To construct the Missouri Hunger Atlas, the team of researchers collects secondary data and uses their modeling method to estimate statistics.
However, Foulkes said working with data concerning people who are unable to acquire a sufficient amount of food is still hard, especially when they are required to personally survey people in the field.
“It is actually a very emotional thing to see these numbers,” Foulkes said. “I’m a population geographer and demographer, so I’m used to seeing maps and I’ve worked with a lot of poverty and it’s pretty horrifying. When you think about the Hunger Atlas, it makes me upset thinking that we have this level.”
Foulkes said that emotionally, there is a tendency for people to be removed from the reality of poverty.
“That’s why the surveys have been so good, because then you go out to the pantries and talk with people who are actually at the pantries and obviously that moves the needle,” Foulkes said. “That changes things because you’re face-to-face with people’s lives and you don’t walk away from them unchanged. I know our students we’ve worked with on the project, they’re very emotional. It takes a toll on them, our students that did the surveys.”

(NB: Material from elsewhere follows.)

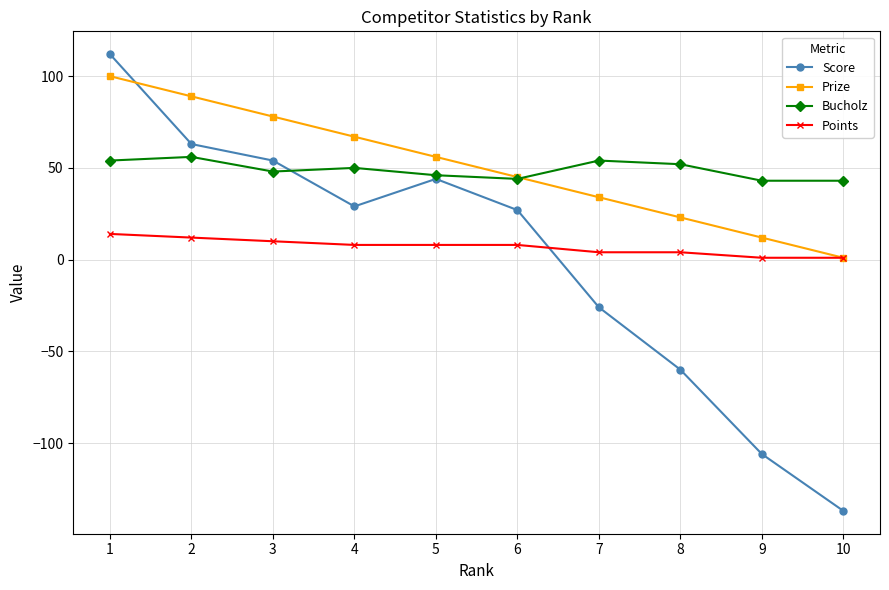

True or false: Prize has more than 0 interior local peaks.

False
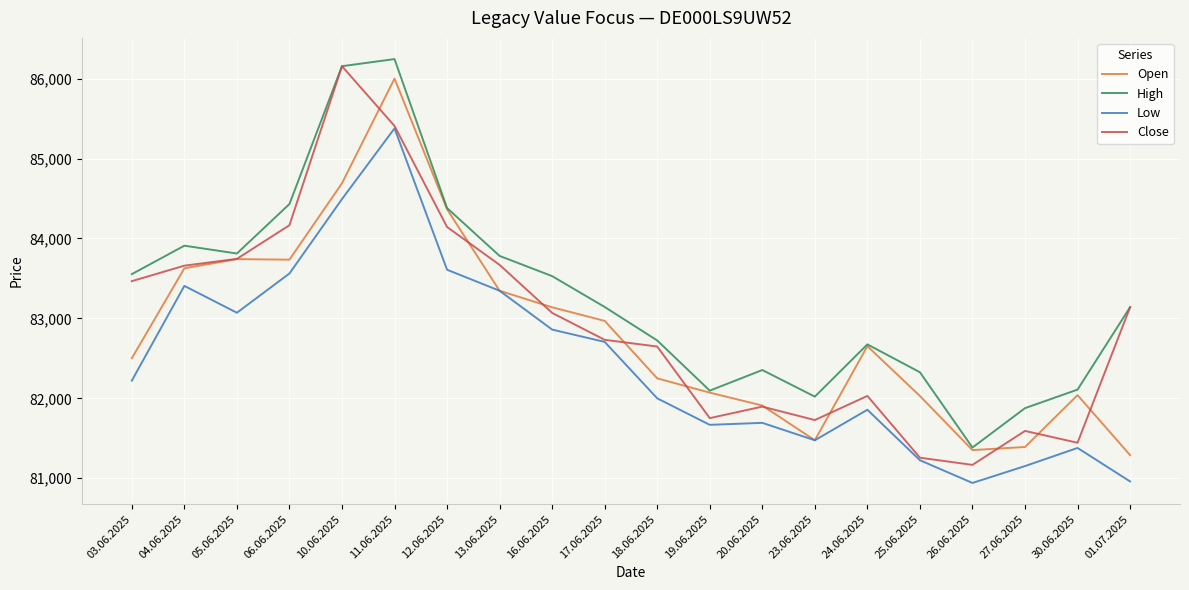

Is it true that Open equals 83735 at 06.06.2025?

True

Rikoon said that although working with data on hunger can affect anyone involved with the projects emotionally, what results from the data collected is change.
“(The students) come back totally changed by the experience because they’re actually talking to the folks that actually use the food pantries and hearing their stories — and it has to have an impact on you because most of us don’t experience food insecurity if we’re, you know, graduate students or professors,” Rikoon said. “And so, it does take a toll, but it also is a sort of jolt to taking action.”
He said the Hunger Atlas can act as a call to action for some people.
“The good thing about the University of Missouri is we’re not just researchers, we’re also people who are interested in working with communities and trying to improve the situation,” Rikoon said. “It’s one of our missions as well: service. So, it’s a good jolt. It results, I think, for students and faculty, in positive social action.”